I sincerely wish the best to Venezuelans, but previous US toppling of terrible dictatorships don't have a stellar record to say the least.
Living in a country stuck in a decade of counterinsurgency warfare doesn't feel particularly great, and I'm sure the Iraqis or Afghans would agree.
> [T]he Provisional Government had lost most of its popular support by choosing to continue WWI
Whereas the Bolsheviks took very little time to effectively surrender to Germany and its allies only half a year before Germany itself surrendered to the former allies of Russia. (Thus freeing up the returning army to wage several years of civil war amongst various parts of itself.) Every option sucked here, much like in every other case during WWI.
And yes, it’s absolutely true that little good usually comes from violently overthrowing a dictator. The best results are obtained from the dictator peacefully resigning after a promise of amnesty for them and their inner circle, however crass and unfair that sounds. Generally speaking, it’s not very helpful to put people in power before a choice of either losing everything or attempting to maintain their hold on that power by whatever means necessary: it’s going to be the second one every time.

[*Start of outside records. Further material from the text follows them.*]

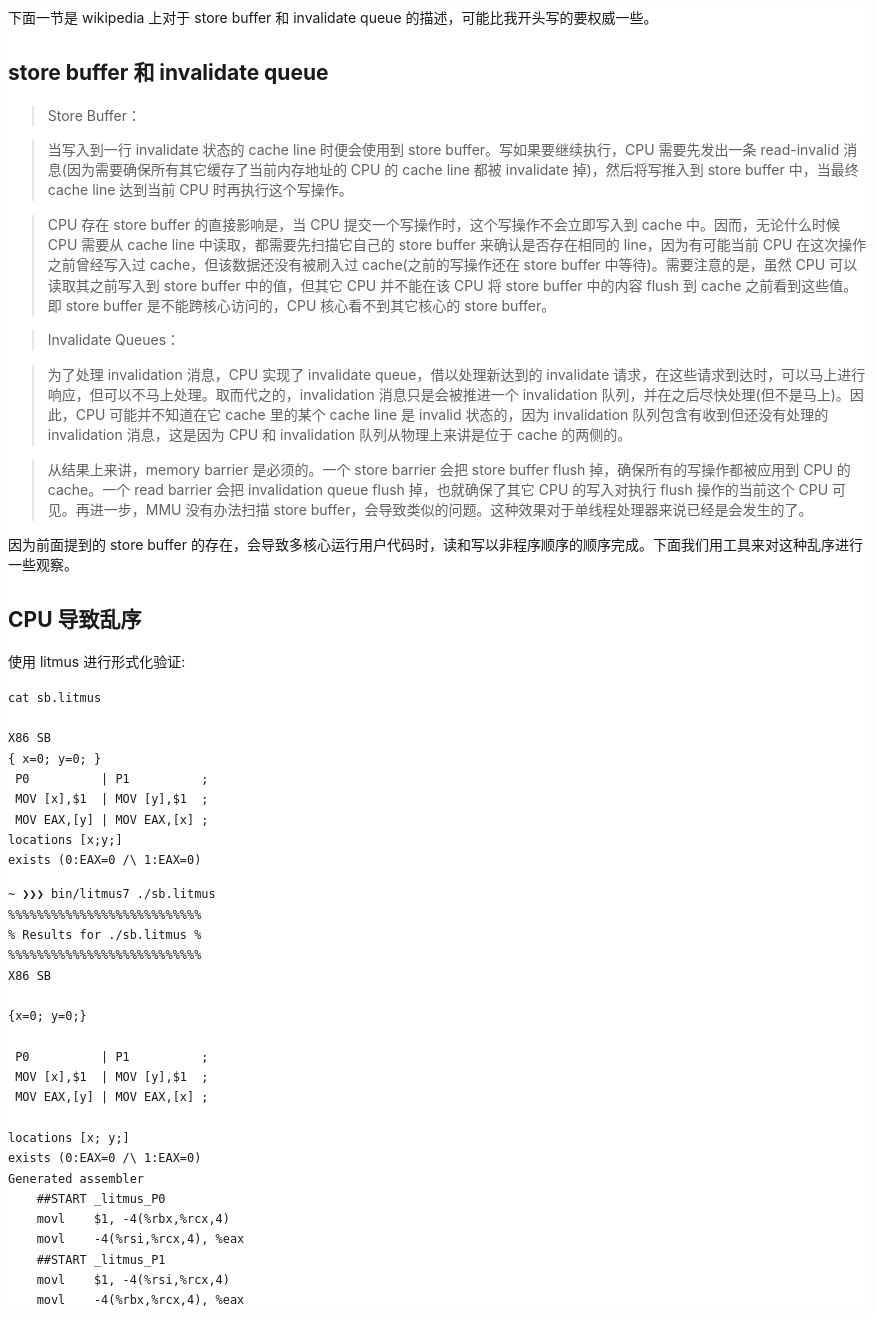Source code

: 下面一节是 wikipedia 上对于 store buffer 和 invalidate queue 的描述，可能比我开头写的要权威一些。

## store buffer 和 invalidate queue

>Store Buffer：

>当写入到一行 invalidate 状态的 cache line 时便会使用到 store buffer。写如果要继续执行，CPU 需要先发出一条 read-invalid 消息(因为需要确保所有其它缓存了当前内存地址的 CPU 的 cache line 都被 invalidate 掉)，然后将写推入到 store buffer 中，当最终 cache line 达到当前 CPU 时再执行这个写操作。

>CPU 存在 store buffer 的直接影响是，当 CPU 提交一个写操作时，这个写操作不会立即写入到 cache 中。因而，无论什么时候 CPU 需要从 cache line 中读取，都需要先扫描它自己的 store buffer 来确认是否存在相同的 line，因为有可能当前 CPU 在这次操作之前曾经写入过 cache，但该数据还没有被刷入过 cache(之前的写操作还在 store buffer 中等待)。需要注意的是，虽然 CPU 可以读取其之前写入到 store buffer 中的值，但其它 CPU 并不能在该 CPU 将 store buffer 中的内容 flush 到 cache 之前看到这些值。即 store buffer 是不能跨核心访问的，CPU 核心看不到其它核心的 store buffer。

>Invalidate Queues：

>为了处理 invalidation 消息，CPU 实现了 invalidate queue，借以处理新达到的 invalidate 请求，在这些请求到达时，可以马上进行响应，但可以不马上处理。取而代之的，invalidation 消息只是会被推进一个 invalidation 队列，并在之后尽快处理(但不是马上)。因此，CPU 可能并不知道在它 cache 里的某个 cache line 是 invalid 状态的，因为 invalidation 队列包含有收到但还没有处理的 invalidation 消息，这是因为 CPU 和 invalidation 队列从物理上来讲是位于 cache 的两侧的。

>从结果上来讲，memory barrier 是必须的。一个 store barrier 会把 store buffer flush 掉，确保所有的写操作都被应用到 CPU 的 cache。一个 read barrier 会把 invalidation queue flush 掉，也就确保了其它 CPU 的写入对执行 flush 操作的当前这个 CPU 可见。再进一步，MMU 没有办法扫描 store buffer，会导致类似的问题。这种效果对于单线程处理器来说已经是会发生的了。

因为前面提到的 store buffer 的存在，会导致多核心运行用户代码时，读和写以非程序顺序的顺序完成。下面我们用工具来对这种乱序进行一些观察。

## CPU 导致乱序

使用 litmus 进行形式化验证:

```
cat sb.litmus

X86 SB
{ x=0; y=0; }
 P0          | P1          ;
 MOV [x],$1  | MOV [y],$1  ;
 MOV EAX,[y] | MOV EAX,[x] ;
locations [x;y;]
exists (0:EAX=0 /\ 1:EAX=0)
```

```shell
~ ❯❯❯ bin/litmus7 ./sb.litmus
%%%%%%%%%%%%%%%%%%%%%%%%%%%
% Results for ./sb.litmus %
%%%%%%%%%%%%%%%%%%%%%%%%%%%
X86 SB

{x=0; y=0;}

 P0          | P1          ;
 MOV [x],$1  | MOV [y],$1  ;
 MOV EAX,[y] | MOV EAX,[x] ;

locations [x; y;]
exists (0:EAX=0 /\ 1:EAX=0)
Generated assembler
	##START _litmus_P0
	movl	$1, -4(%rbx,%rcx,4)
	movl	-4(%rsi,%rcx,4), %eax
	##START _litmus_P1
	movl	$1, -4(%rsi,%rcx,4)
	movl	-4(%rbx,%rcx,4), %eax

```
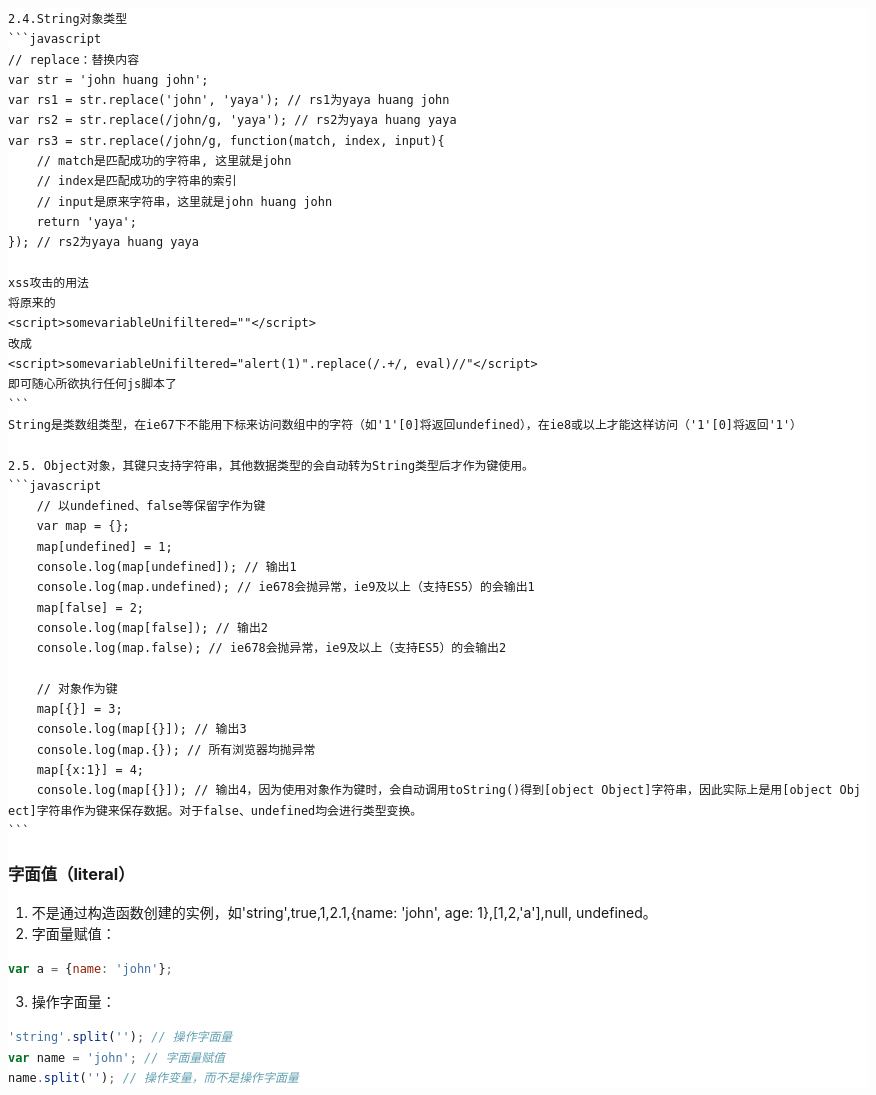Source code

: 	2.4.String对象类型
	```javascript
	// replace：替换内容
	var str = 'john huang john';
	var rs1 = str.replace('john', 'yaya'); // rs1为yaya huang john
	var rs2 = str.replace(/john/g, 'yaya'); // rs2为yaya huang yaya
	var rs3 = str.replace(/john/g, function(match, index, input){
		// match是匹配成功的字符串, 这里就是john
		// index是匹配成功的字符串的索引
		// input是原来字符串，这里就是john huang john
		return 'yaya';
	}); // rs2为yaya huang yaya

	xss攻击的用法
	将原来的
	<script>somevariableUnifiltered=""</script>
	改成
	<script>somevariableUnifiltered="alert(1)".replace(/.+/, eval)//"</script>
	即可随心所欲执行任何js脚本了
	```
	String是类数组类型，在ie67下不能用下标来访问数组中的字符（如'1'[0]将返回undefined），在ie8或以上才能这样访问（'1'[0]将返回'1'）

	2.5. Object对象，其键只支持字符串，其他数据类型的会自动转为String类型后才作为键使用。
	```javascript
		// 以undefined、false等保留字作为键
		var map = {};
		map[undefined] = 1;
		console.log(map[undefined]); // 输出1
		console.log(map.undefined); // ie678会抛异常，ie9及以上（支持ES5）的会输出1
		map[false] = 2;
		console.log(map[false]); // 输出2
		console.log(map.false); // ie678会抛异常，ie9及以上（支持ES5）的会输出2
		
		// 对象作为键
		map[{}] = 3;
		console.log(map[{}]); // 输出3
		console.log(map.{}); // 所有浏览器均抛异常
		map[{x:1}] = 4;
		console.log(map[{}]); // 输出4，因为使用对象作为键时，会自动调用toString()得到[object Object]字符串，因此实际上是用[object Object]字符串作为键来保存数据。对于false、undefined均会进行类型变换。
	```

### 字面值（literal） ###
1. 不是通过构造函数创建的实例，如'string',true,1,2.1,{name: 'john', age: 1},[1,2,'a'],null, undefined。
2. 字面量赋值：
```javascript
var a = {name: 'john'};
```
3. 操作字面量：
```javascript
'string'.split(''); // 操作字面量
var name = 'john'; // 字面量赋值
name.split(''); // 操作变量，而不是操作字面量
```
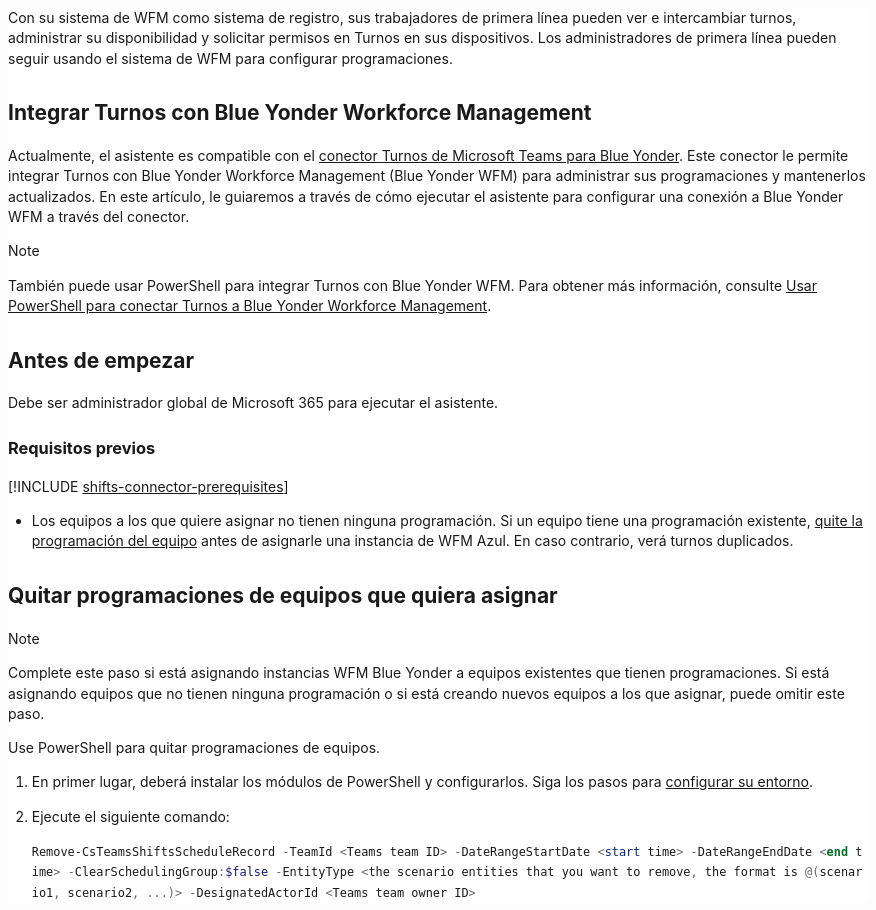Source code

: Con su sistema de WFM como sistema de registro, sus trabajadores de primera línea pueden ver e intercambiar turnos, administrar su disponibilidad y solicitar permisos en Turnos en sus dispositivos. Los administradores de primera línea pueden seguir usando el sistema de WFM para configurar programaciones.

## <a name="integrate-shifts-with-blue-yonder-workforce-management"></a>Integrar Turnos con Blue Yonder Workforce Management

Actualmente, el asistente es compatible con el [conector Turnos de Microsoft Teams para Blue Yonder](shifts-connectors.md#microsoft-teams-shifts-connector-for-blue-yonder). Este conector le permite integrar Turnos con Blue Yonder Workforce Management (Blue Yonder WFM) para administrar sus programaciones y mantenerlos actualizados. En este artículo, le guiaremos a través de cómo ejecutar el asistente para configurar una conexión a Blue Yonder WFM a través del conector.

> [!NOTE]
> También puede usar PowerShell para integrar Turnos con Blue Yonder WFM. Para obtener más información, consulte [Usar PowerShell para conectar Turnos a Blue Yonder Workforce Management](shifts-connector-blue-yonder-powershell-setup.md).

## <a name="before-you-begin"></a>Antes de empezar

Debe ser administrador global de Microsoft 365 para ejecutar el asistente.

### <a name="prerequisites"></a>Requisitos previos
<a name="prerequisites"> </a>
[!INCLUDE [shifts-connector-prerequisites](../../includes/shifts-connector-prerequisites.md)]

- Los equipos a los que quiere asignar no tienen ninguna programación. Si un equipo tiene una programación existente, [quite la programación del equipo](#remove-schedules-from-teams-you-want-to-map) antes de asignarle una instancia de WFM Azul. En caso contrario, verá turnos duplicados.

## <a name="remove-schedules-from-teams-you-want-to-map"></a>Quitar programaciones de equipos que quiera asignar
<a name="remove_schedules"> </a>

> [!NOTE]
> Complete este paso si está asignando instancias WFM Blue Yonder a equipos existentes que tienen programaciones. Si está asignando equipos que no tienen ninguna programación o si está creando nuevos equipos a los que asignar, puede omitir este paso.

Use PowerShell para quitar programaciones de equipos.

1. En primer lugar, deberá instalar los módulos de PowerShell y configurarlos. Siga los pasos para [configurar su entorno](shifts-connector-powershell-manage.md#set-up-your-environment).
1. Ejecute el siguiente comando:

    ```powershell
    Remove-CsTeamsShiftsScheduleRecord -TeamId <Teams team ID> -DateRangeStartDate <start time> -DateRangeEndDate <end time> -ClearSchedulingGroup:$false -EntityType <the scenario entities that you want to remove, the format is @(scenario1, scenario2, ...)> -DesignatedActorId <Teams team owner ID>
    ```
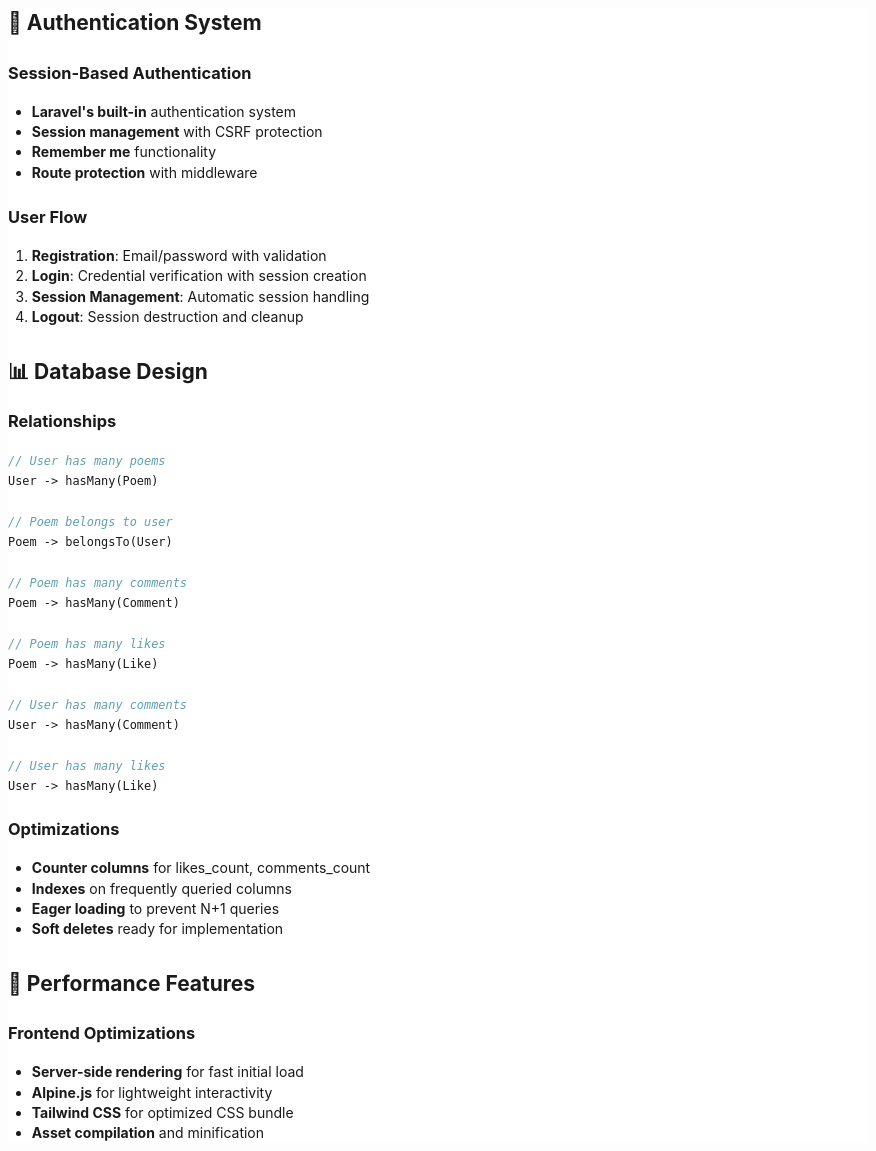 ## 🔐 Authentication System

### Session-Based Authentication
- **Laravel's built-in** authentication system
- **Session management** with CSRF protection
- **Remember me** functionality
- **Route protection** with middleware

### User Flow
1. **Registration**: Email/password with validation
2. **Login**: Credential verification with session creation
3. **Session Management**: Automatic session handling
4. **Logout**: Session destruction and cleanup

## 📊 Database Design

### Relationships
```php
// User has many poems
User -> hasMany(Poem)

// Poem belongs to user
Poem -> belongsTo(User)

// Poem has many comments
Poem -> hasMany(Comment)

// Poem has many likes
Poem -> hasMany(Like)

// User has many comments
User -> hasMany(Comment)

// User has many likes
User -> hasMany(Like)
```

### Optimizations
- **Counter columns** for likes_count, comments_count
- **Indexes** on frequently queried columns
- **Eager loading** to prevent N+1 queries
- **Soft deletes** ready for implementation

## 🚀 Performance Features

### Frontend Optimizations
- **Server-side rendering** for fast initial load
- **Alpine.js** for lightweight interactivity
- **Tailwind CSS** for optimized CSS bundle
- **Asset compilation** and minification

That's a very bad example, as ordinary Russians lived MUCH better lives under the USSR than they did under the Czars, at least at that time. The Czarist empire was still mostly a feudal state, and most peasants lived with no education and no money, barely scraping by. Standards of living, while still much, much lower than what was achieved in Western Europe, were still much better than what came before.
Now, can we imagine a world where the Czar was replaced with a Western-style democracy, where the Russian population would have ended up much better than they did? It's possible, sure - but there are no guarantees.